All the three incentives will be applicable to all but the more the individual evolves psycho-spiritually, the subtler will be his or her incentive. A spiritually evolved person will be more inspired by a spiritual incentive than by psychic or economic, and the psychically evolved person more by psychic sentiment and less by economic, and so on.

Q. Will the rationalization of industry be affected under a PROUT economy?

PROUT as progressive social thinking would never advocate the retracing of the path of technological progress and its application in an economic-industrial endeavour. Instead it advocates more and more technological advancement and greater rationalization in all sections of the economy so that human and physical resources are utilized to their maximum.
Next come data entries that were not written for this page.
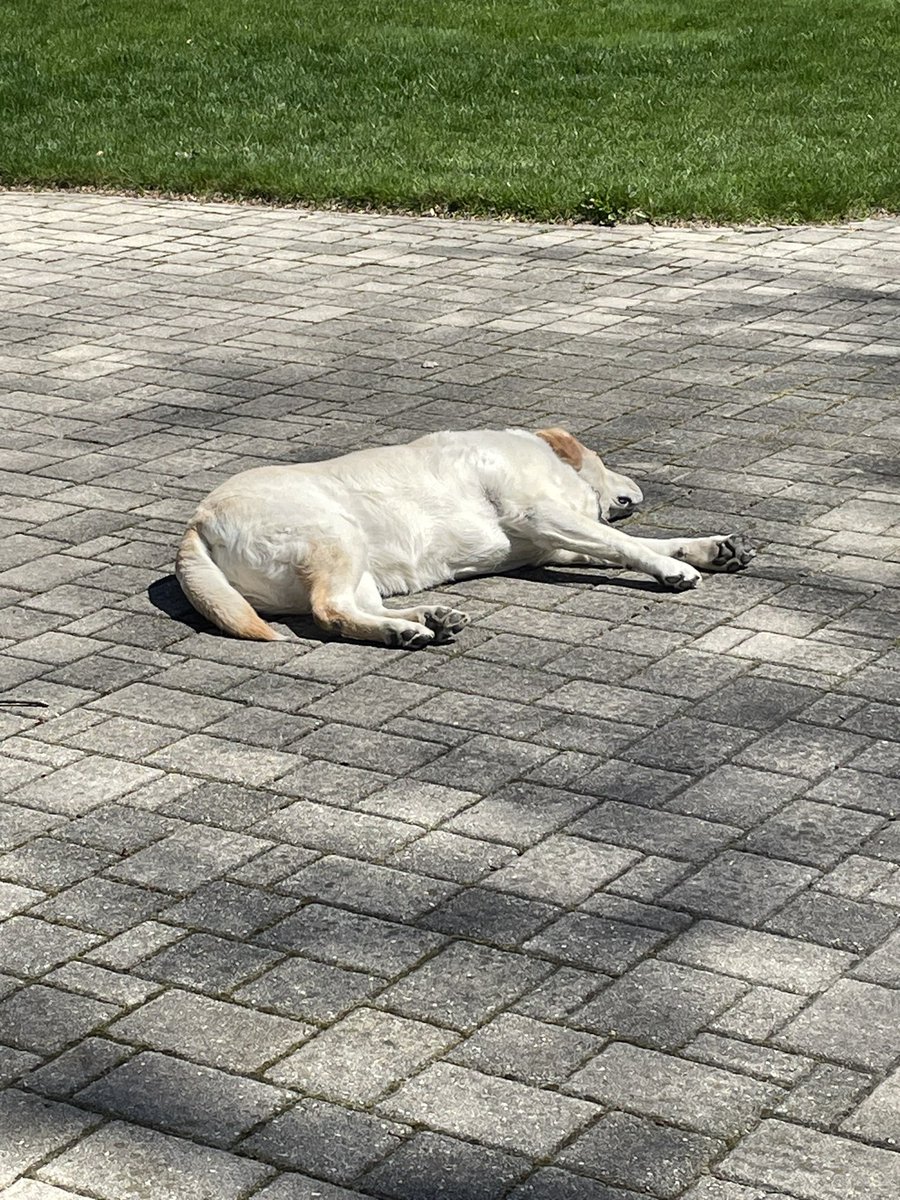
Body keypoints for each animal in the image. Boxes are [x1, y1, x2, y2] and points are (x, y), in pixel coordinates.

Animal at [174, 429, 753, 652]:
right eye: (606, 460)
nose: (640, 490)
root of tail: (196, 522)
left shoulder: (557, 543)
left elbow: (645, 541)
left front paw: (710, 547)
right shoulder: (542, 514)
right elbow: (626, 544)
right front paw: (676, 570)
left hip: (358, 562)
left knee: (349, 606)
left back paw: (427, 620)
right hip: (335, 536)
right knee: (329, 611)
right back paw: (403, 632)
Q. Will it not lead to unemployment?

Rationalization based on profit-motivation leads to unemployment and exploitation. But rationalization based on the principle of utilization has a different role to play. Progressive utilization of human potentiality means this human potentiality’s expression in subtler spheres such as in metaphysical and spiritual spheres. The accomplishment of this rationalization will cause the reduction of working hours (but no reduction in employment potential) so that the surplus time saved by workers is utilized in subtler pursuits (intellectual and spiritual).


1 The Economist, 26. Apr., 2001.
2 As reported by a study published by the Helsinki-based World Institute for Development Economics Research (part of the United Nations University). Source:, 5. Dec, 2006.